Carlo Rimini, La Stampa 27/6/2013, 27 giugno 2013
L’ITALIA NON PUÒ FAR FINTA DI NIENTE
La sentenza della Corte Suprema americana sul matrimonio omosessuale è solo l’ultimo tassello.
L’ ultimo tassello lungo una strada che la civiltà occidentale ha imboccato con decisione negli ultimi anni: il riconoscimento dei diritti delle coppie omosessuali e, in primo luogo, del loro diritto a unirsi in un vincolo riconosciuto dallo Stato. Le democrazie occidentali sono ormai in gran parte orientate a riconoscere questo diritto come espressione del fondamentale principio di uguaglianza e del divieto di discriminazione delle persone sulla base del loro sesso, delle loro opinioni e della loro condizione.
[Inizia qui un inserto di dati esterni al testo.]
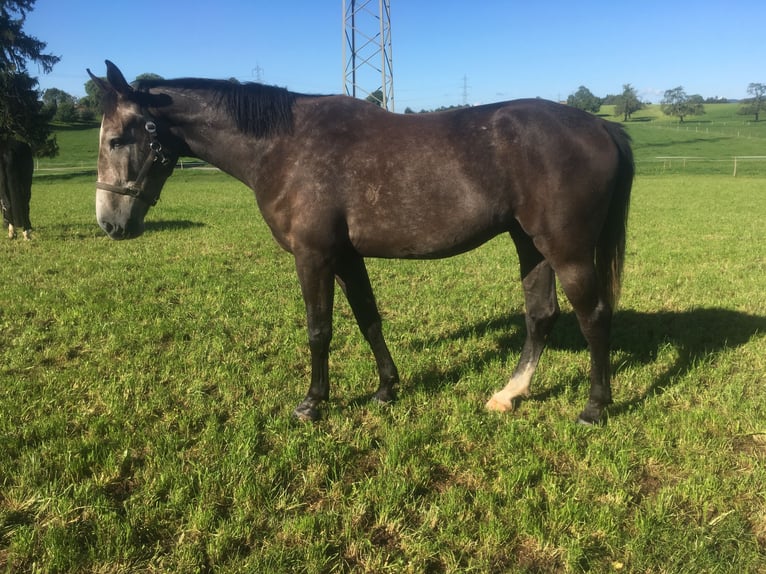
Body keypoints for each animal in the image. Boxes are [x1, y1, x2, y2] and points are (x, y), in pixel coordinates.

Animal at [88, 60, 633, 424]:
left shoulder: (314, 256)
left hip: (565, 248)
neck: (284, 146)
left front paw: (312, 403)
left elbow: (319, 330)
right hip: (530, 244)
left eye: (115, 139)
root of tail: (601, 125)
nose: (109, 223)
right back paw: (509, 394)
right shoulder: (346, 256)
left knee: (594, 317)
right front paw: (387, 389)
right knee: (541, 316)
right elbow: (368, 318)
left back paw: (594, 407)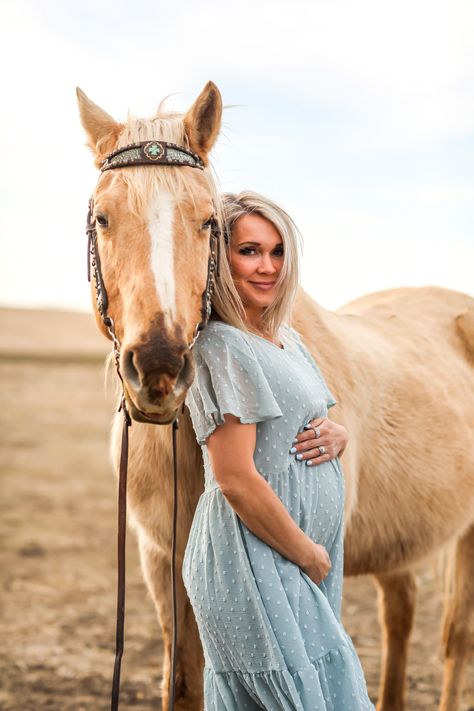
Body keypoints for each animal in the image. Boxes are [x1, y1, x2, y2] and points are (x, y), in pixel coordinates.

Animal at [78, 83, 474, 711]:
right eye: (103, 216)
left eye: (207, 221)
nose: (159, 368)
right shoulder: (162, 564)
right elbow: (182, 682)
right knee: (401, 612)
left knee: (456, 639)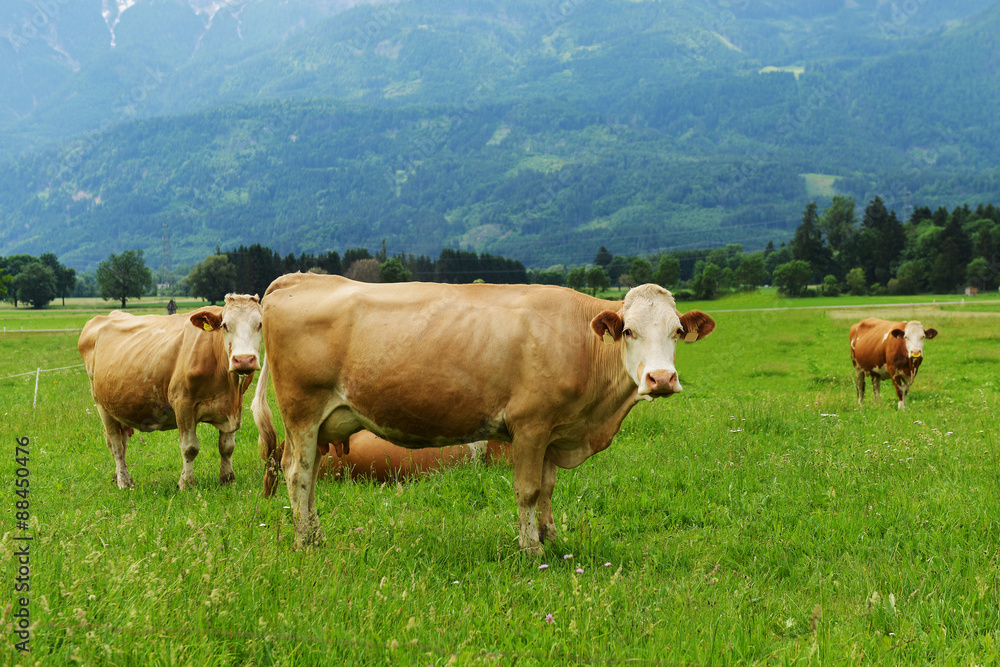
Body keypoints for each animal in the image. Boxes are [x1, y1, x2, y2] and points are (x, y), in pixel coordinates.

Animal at [78, 294, 263, 489]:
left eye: (260, 324)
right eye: (225, 325)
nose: (243, 360)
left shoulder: (233, 406)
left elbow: (227, 447)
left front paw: (228, 480)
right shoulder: (183, 403)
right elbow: (189, 448)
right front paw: (186, 483)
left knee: (122, 442)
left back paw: (117, 477)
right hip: (101, 405)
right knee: (116, 444)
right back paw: (124, 481)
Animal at [251, 274, 715, 553]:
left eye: (677, 331)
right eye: (630, 331)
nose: (661, 378)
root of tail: (301, 278)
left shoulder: (553, 432)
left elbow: (548, 490)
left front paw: (551, 539)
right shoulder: (530, 425)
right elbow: (528, 490)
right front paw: (531, 549)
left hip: (318, 423)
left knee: (308, 477)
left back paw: (316, 535)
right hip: (303, 413)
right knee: (298, 473)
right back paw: (306, 541)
La politica, la buona politica, sa vedere come cambia la civiltà, come si sviluppa il pensiero della gente. Sa leggere le linee del cambiamento, sa guidarlo, prevenirlo, orientarlo. In una parola, sa governare il cambiamento. Ebbene, non dovrebbe essere difficile cogliere che anche in Italia – e non solo in tutti gli altri Stati con cui siamo abituati a confrontarci – il sentire comune non ritiene più che sia giusto negare alle coppie omosessuali il diritto di formare una famiglia riconosciuta dallo Stato. Lo dicono le sentenze della Cassazione e lo registrano i sondaggi di opinione, che non dovrebbero solo indicare ai politici le variazioni nel loro consenso elettorale, ma dovrebbero essere uno strumento per capire la società che cambia. Gli italiani non sembrano favorevoli all’introduzione del matrimonio omosessuale: la parola «matrimonio» ha per noi un significato, anche religioso, che pare incompatibile con l’unione di due persone dello stesso sesso. Al contrario nulla impedisce di creare un istituto familiare che consenta alle coppie omosessuali di formalizzare la loro unione all’interno di una cornice giuridica certa che attribuisca loro diritti sovrapponibili a quelli dei coniugi eterosessuali. Lo si è fatto in Germania, lo si è fatto in Inghilterra e in un gran numero di altri paesi. In Italia la politica ne parla da anni, proponendo formule anche inutilmente complicate, ma passare dalle parole ai fatti sembra troppo difficile anche quando non si tratta di rispettare i vincoli di bilancio.
Il «Governo del fare» proponga un disegno di legge e il Parlamento lo approvi rapidamente, altrimenti la gente penserà che la politica sia solo capace di imporre sacrifici economici e non si occupi della società. Diversamente, di fronte all’inerzia del legislatore, interverranno ancora una volta i giudici. La Cassazione e la Corte Costituzionale hanno infatti da qualche anno iniziato a seguire una giurisprudenza sempre più aperta al riconoscimento dei diritti delle nuove famiglie. Non è lontano il momento in cui anche la nostra Corte Costituzionale, pur ribadendo che è legittimo che il matrimonio possa essere celebrato solo fra persone di sesso diverso, sarà costretta ad affermare che è contrario al principio di uguaglianza il fatto che non sia riconosciuta alle coppie omosessuali la possibilità di contrarre una unione civile. Sarebbe l’ennesima sconfitta della politica, vittima della propria inerte incapacità di guidare i cambiamenti.